◆ **Work request**
From the entries that follow, copy each line containing the word "Vielen".

◆ **Data section**
§

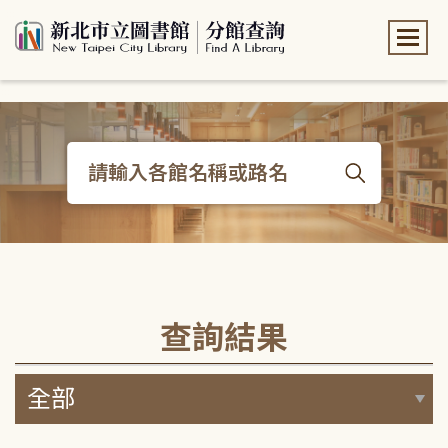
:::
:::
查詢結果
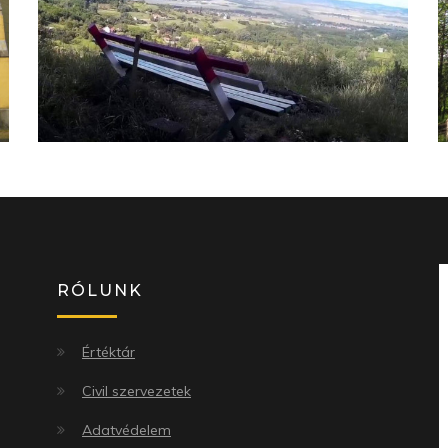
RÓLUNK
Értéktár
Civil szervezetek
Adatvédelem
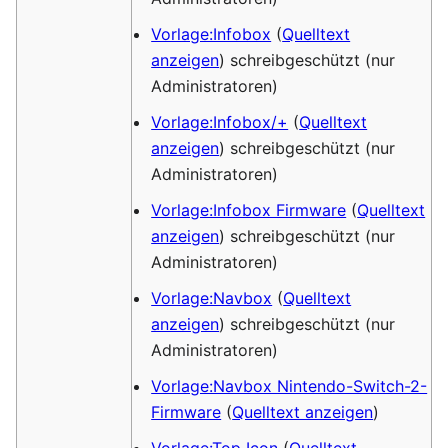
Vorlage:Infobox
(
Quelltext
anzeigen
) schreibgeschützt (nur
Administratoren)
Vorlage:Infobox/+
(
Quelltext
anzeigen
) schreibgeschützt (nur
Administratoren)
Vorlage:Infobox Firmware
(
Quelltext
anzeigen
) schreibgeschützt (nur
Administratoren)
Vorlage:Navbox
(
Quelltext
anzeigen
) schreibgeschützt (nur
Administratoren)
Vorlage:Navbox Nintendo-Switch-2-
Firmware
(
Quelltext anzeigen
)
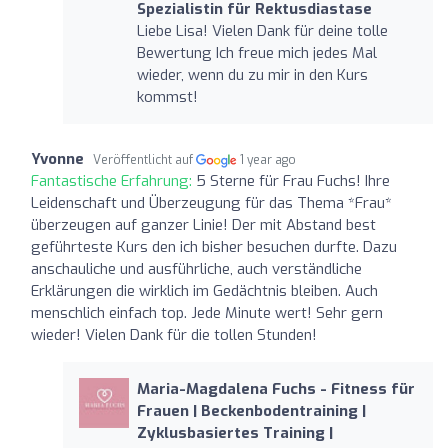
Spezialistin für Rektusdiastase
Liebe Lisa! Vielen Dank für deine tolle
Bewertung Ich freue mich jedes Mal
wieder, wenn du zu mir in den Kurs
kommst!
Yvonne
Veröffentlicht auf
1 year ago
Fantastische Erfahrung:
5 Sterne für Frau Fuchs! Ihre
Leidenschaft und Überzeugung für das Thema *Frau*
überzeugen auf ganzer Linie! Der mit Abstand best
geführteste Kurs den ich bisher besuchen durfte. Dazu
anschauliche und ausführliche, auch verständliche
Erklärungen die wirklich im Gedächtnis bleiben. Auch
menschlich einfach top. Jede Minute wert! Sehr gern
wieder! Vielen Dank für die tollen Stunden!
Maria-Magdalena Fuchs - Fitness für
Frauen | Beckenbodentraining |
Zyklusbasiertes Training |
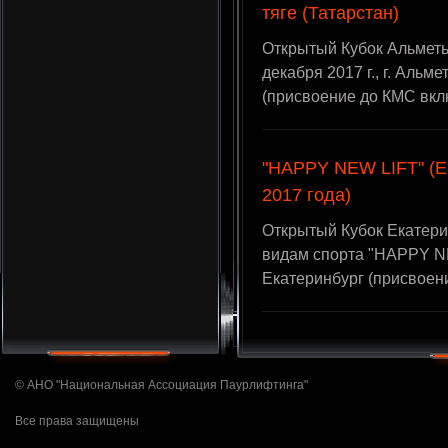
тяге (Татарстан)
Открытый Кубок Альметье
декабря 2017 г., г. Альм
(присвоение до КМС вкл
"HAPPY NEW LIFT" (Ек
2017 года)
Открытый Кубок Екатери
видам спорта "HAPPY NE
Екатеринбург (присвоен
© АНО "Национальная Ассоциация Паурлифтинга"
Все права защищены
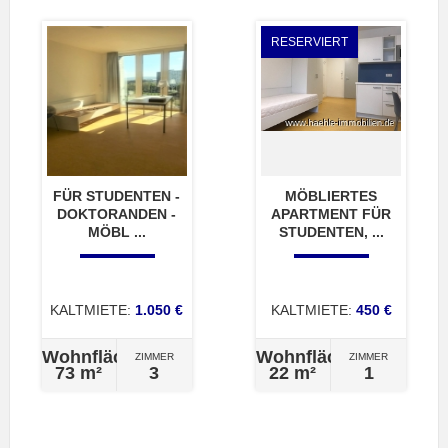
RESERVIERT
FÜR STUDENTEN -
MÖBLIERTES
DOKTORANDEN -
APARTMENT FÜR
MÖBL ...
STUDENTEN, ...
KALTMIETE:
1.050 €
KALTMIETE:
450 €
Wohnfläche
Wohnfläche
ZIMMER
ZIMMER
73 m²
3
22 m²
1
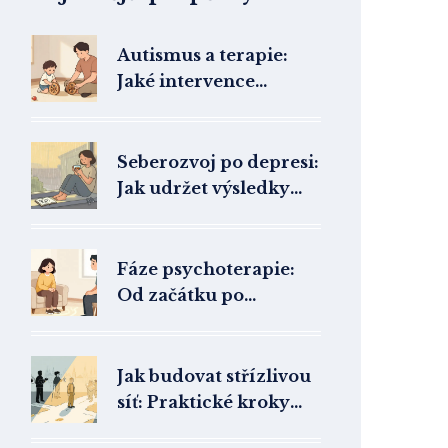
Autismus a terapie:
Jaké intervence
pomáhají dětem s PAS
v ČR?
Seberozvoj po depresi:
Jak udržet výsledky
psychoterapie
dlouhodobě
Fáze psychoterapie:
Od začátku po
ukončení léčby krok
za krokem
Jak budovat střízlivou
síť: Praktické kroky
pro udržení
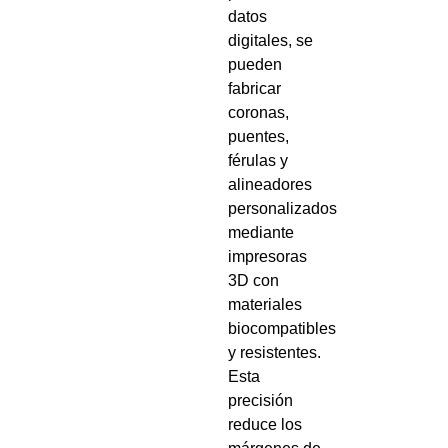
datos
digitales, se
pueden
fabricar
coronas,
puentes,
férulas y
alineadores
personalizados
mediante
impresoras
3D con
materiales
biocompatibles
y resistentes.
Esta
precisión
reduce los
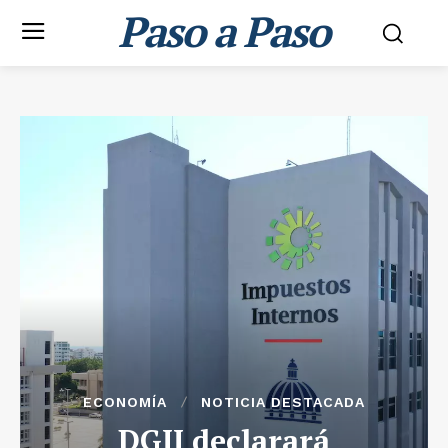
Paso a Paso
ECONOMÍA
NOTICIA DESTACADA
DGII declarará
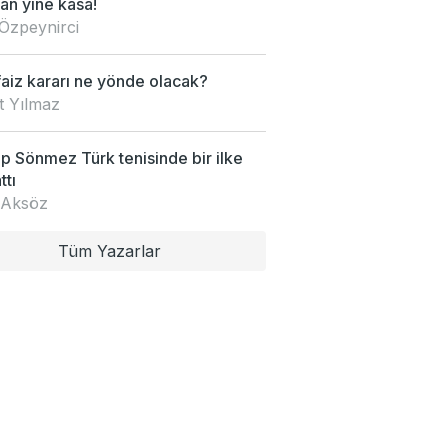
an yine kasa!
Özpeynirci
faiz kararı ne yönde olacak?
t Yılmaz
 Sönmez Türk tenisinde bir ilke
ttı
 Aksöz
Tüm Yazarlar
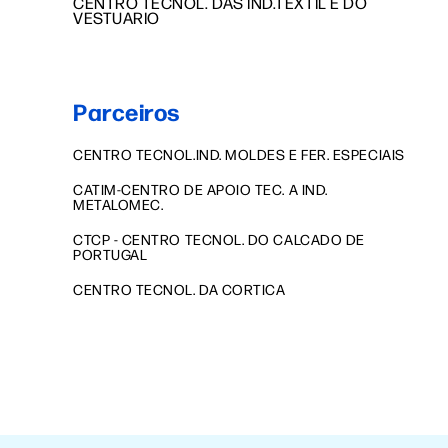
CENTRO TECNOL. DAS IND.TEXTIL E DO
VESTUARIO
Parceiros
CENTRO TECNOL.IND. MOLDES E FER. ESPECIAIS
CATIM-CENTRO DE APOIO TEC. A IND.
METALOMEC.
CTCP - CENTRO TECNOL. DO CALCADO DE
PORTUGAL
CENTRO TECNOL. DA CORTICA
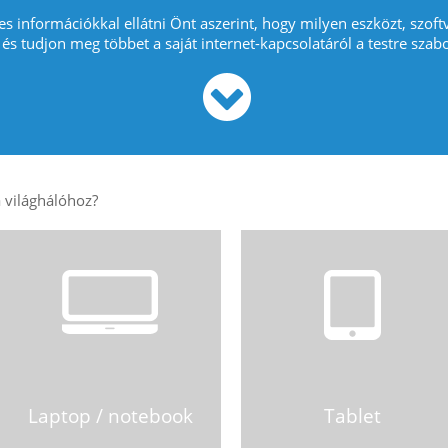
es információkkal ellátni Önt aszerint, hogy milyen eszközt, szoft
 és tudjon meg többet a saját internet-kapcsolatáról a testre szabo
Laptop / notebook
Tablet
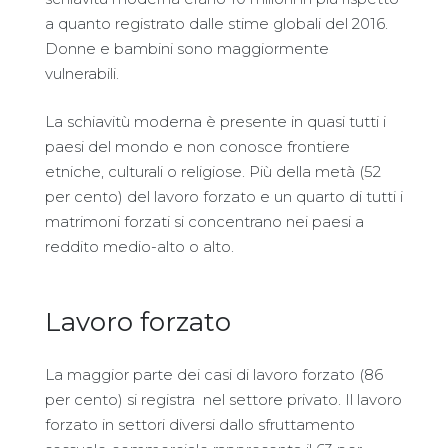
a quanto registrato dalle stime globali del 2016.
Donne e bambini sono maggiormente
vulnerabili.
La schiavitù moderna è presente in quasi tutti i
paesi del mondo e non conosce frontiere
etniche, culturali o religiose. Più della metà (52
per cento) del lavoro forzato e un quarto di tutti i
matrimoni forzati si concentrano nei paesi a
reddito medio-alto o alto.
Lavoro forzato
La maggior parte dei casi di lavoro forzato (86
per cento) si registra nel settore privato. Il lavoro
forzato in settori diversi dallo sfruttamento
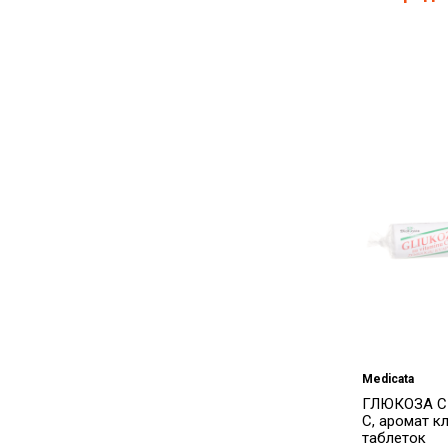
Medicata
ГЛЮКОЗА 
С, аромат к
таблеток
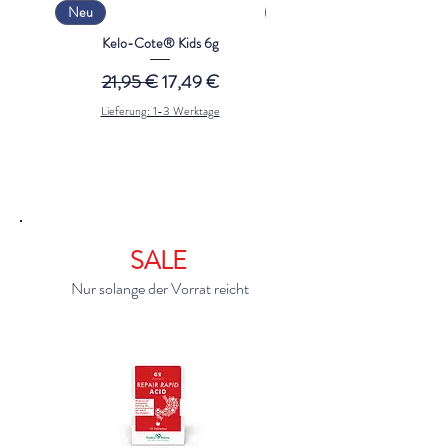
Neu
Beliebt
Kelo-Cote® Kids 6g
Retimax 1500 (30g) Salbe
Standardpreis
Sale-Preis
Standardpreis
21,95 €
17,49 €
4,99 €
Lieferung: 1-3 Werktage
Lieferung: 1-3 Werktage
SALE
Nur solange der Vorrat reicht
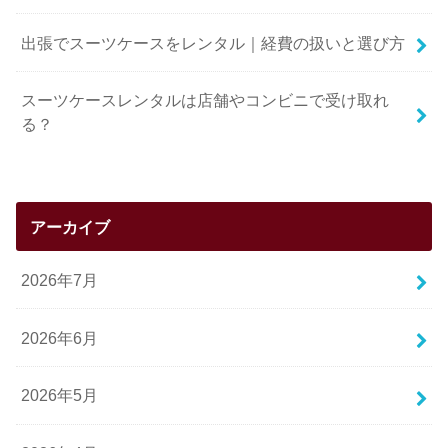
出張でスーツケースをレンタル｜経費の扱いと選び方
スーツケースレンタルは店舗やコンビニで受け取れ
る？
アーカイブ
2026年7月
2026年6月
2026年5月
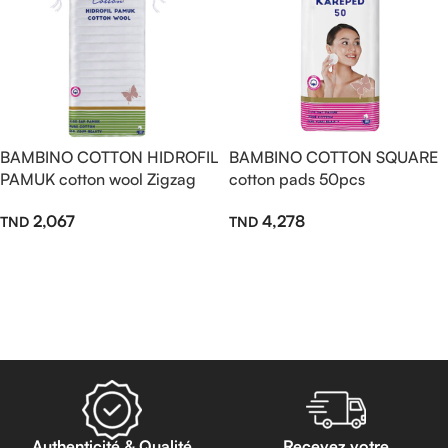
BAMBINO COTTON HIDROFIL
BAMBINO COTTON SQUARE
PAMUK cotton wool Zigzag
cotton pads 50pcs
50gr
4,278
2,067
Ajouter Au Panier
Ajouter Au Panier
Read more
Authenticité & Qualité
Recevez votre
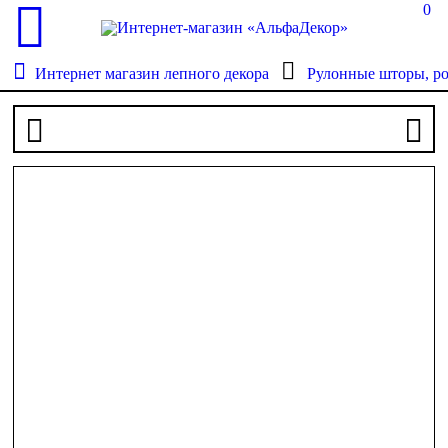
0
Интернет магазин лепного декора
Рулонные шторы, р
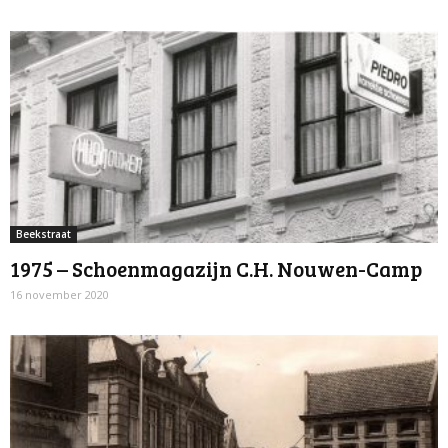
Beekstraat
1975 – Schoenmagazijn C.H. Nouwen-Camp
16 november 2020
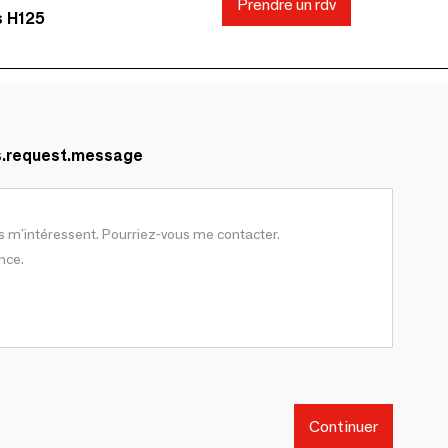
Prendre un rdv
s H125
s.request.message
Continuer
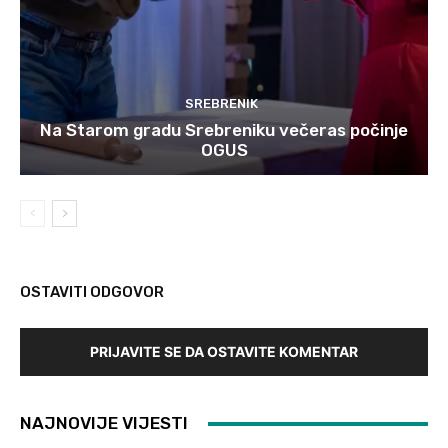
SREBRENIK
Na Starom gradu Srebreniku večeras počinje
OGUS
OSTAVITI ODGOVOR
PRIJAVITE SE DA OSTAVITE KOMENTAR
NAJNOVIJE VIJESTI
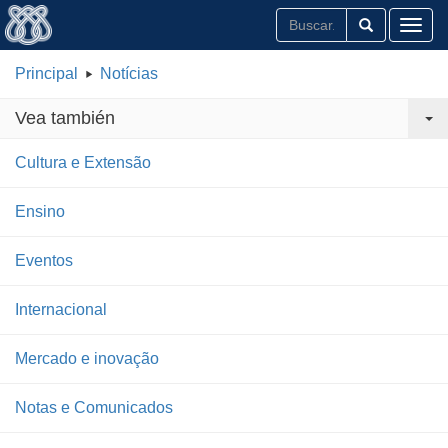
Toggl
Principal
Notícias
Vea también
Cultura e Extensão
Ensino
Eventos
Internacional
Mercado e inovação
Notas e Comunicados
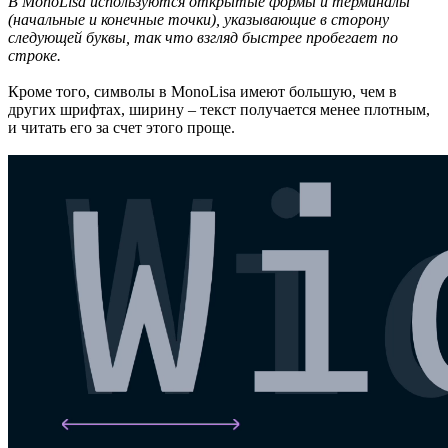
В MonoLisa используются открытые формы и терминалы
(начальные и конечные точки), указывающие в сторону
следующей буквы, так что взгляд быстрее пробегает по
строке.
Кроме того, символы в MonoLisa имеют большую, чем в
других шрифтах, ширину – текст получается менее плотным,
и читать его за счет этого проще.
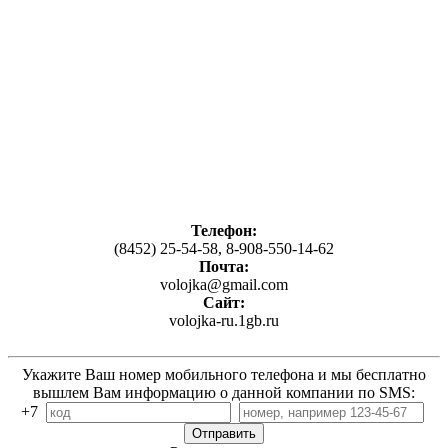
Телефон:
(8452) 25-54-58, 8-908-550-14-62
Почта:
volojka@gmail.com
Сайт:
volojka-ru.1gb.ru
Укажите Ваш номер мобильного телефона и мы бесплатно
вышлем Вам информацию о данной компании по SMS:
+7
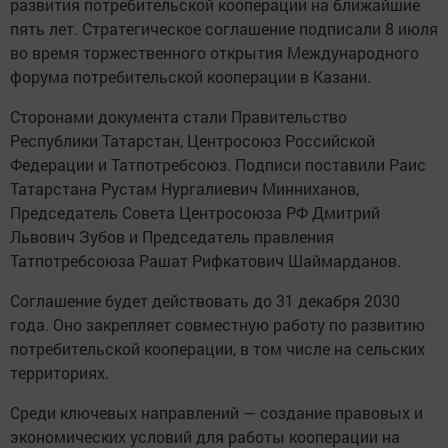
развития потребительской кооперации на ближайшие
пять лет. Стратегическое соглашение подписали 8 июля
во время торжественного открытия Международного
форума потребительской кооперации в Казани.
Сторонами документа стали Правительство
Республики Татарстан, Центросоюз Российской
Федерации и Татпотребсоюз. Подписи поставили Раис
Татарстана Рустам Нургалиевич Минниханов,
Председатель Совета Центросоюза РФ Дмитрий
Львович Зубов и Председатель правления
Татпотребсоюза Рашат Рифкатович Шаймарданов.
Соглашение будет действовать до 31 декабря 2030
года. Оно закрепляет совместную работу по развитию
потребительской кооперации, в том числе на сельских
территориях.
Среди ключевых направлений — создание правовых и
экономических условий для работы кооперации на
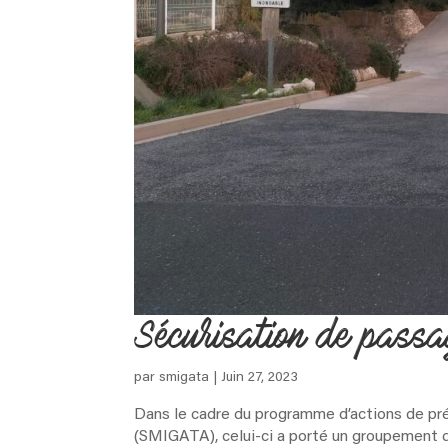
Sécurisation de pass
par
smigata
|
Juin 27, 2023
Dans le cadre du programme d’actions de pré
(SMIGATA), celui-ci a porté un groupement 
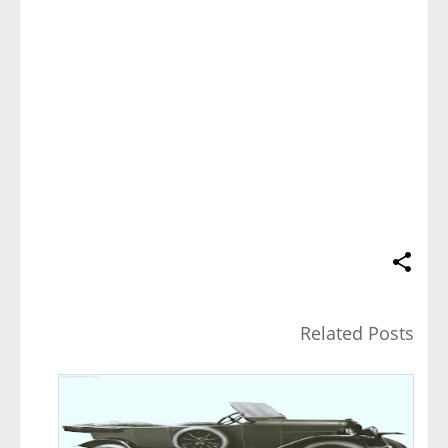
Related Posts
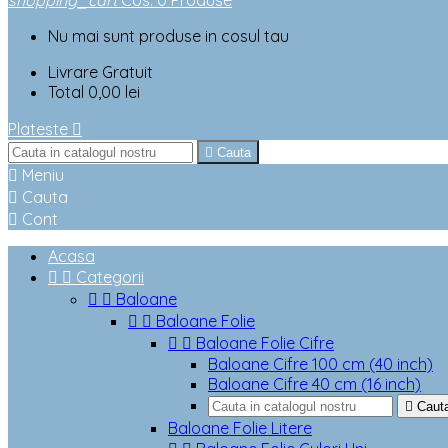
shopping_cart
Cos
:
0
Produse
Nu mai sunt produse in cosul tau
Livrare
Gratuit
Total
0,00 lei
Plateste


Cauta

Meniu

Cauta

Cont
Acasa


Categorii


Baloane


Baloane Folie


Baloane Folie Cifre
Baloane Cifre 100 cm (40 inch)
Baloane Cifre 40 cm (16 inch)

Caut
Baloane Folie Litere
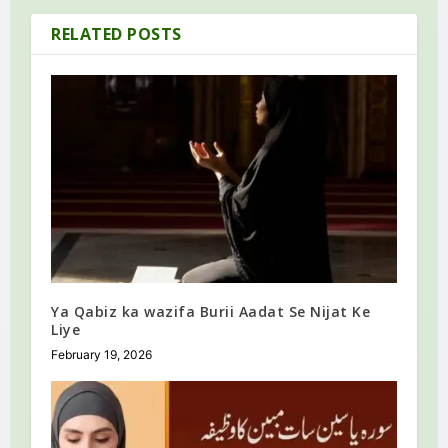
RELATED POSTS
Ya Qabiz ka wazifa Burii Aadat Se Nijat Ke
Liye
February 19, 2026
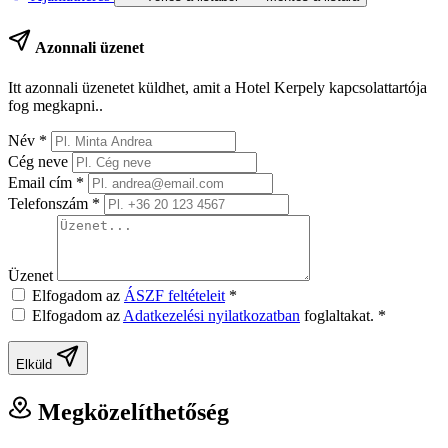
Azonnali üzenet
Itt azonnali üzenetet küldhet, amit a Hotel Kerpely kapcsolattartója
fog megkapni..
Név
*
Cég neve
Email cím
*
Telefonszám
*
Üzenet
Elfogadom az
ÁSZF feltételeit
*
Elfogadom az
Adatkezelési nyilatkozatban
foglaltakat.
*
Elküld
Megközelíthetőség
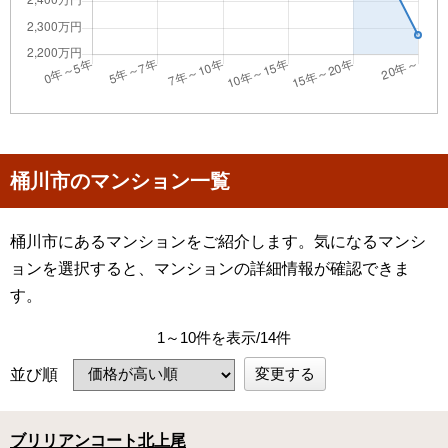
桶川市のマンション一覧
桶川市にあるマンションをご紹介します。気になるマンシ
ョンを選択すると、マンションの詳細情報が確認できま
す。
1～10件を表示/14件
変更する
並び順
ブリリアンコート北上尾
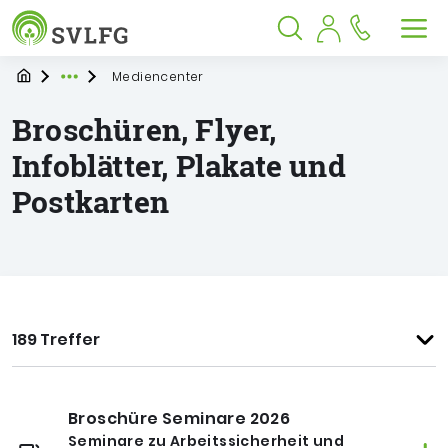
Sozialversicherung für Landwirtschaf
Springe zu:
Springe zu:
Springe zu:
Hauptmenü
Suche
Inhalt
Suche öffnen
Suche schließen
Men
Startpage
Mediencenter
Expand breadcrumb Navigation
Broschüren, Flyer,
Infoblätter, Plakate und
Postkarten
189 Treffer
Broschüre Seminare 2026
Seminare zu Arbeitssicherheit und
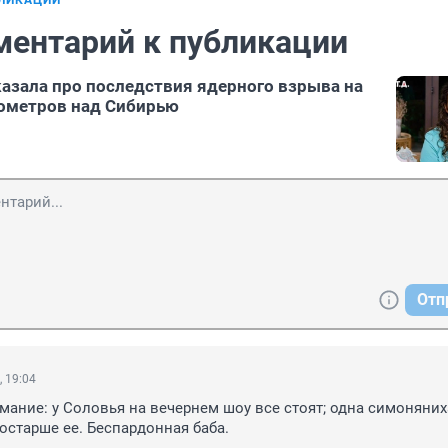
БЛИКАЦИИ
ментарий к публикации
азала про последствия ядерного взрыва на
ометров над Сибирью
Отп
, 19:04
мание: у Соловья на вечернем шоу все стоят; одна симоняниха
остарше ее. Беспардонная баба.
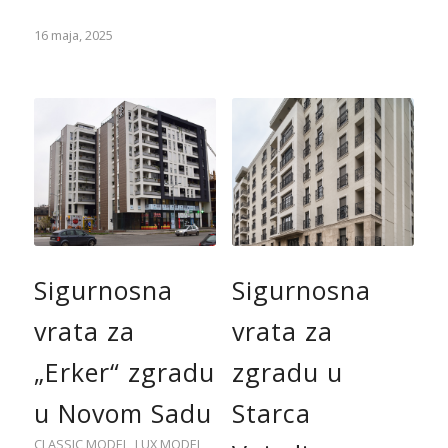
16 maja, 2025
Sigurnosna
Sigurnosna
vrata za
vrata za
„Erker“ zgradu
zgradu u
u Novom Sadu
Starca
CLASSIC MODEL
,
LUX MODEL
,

§

◆ **Result of this task**
Liebe Lisa! Vielen Dank für deine tolle
wieder! Vielen Dank für die tollen Stunden!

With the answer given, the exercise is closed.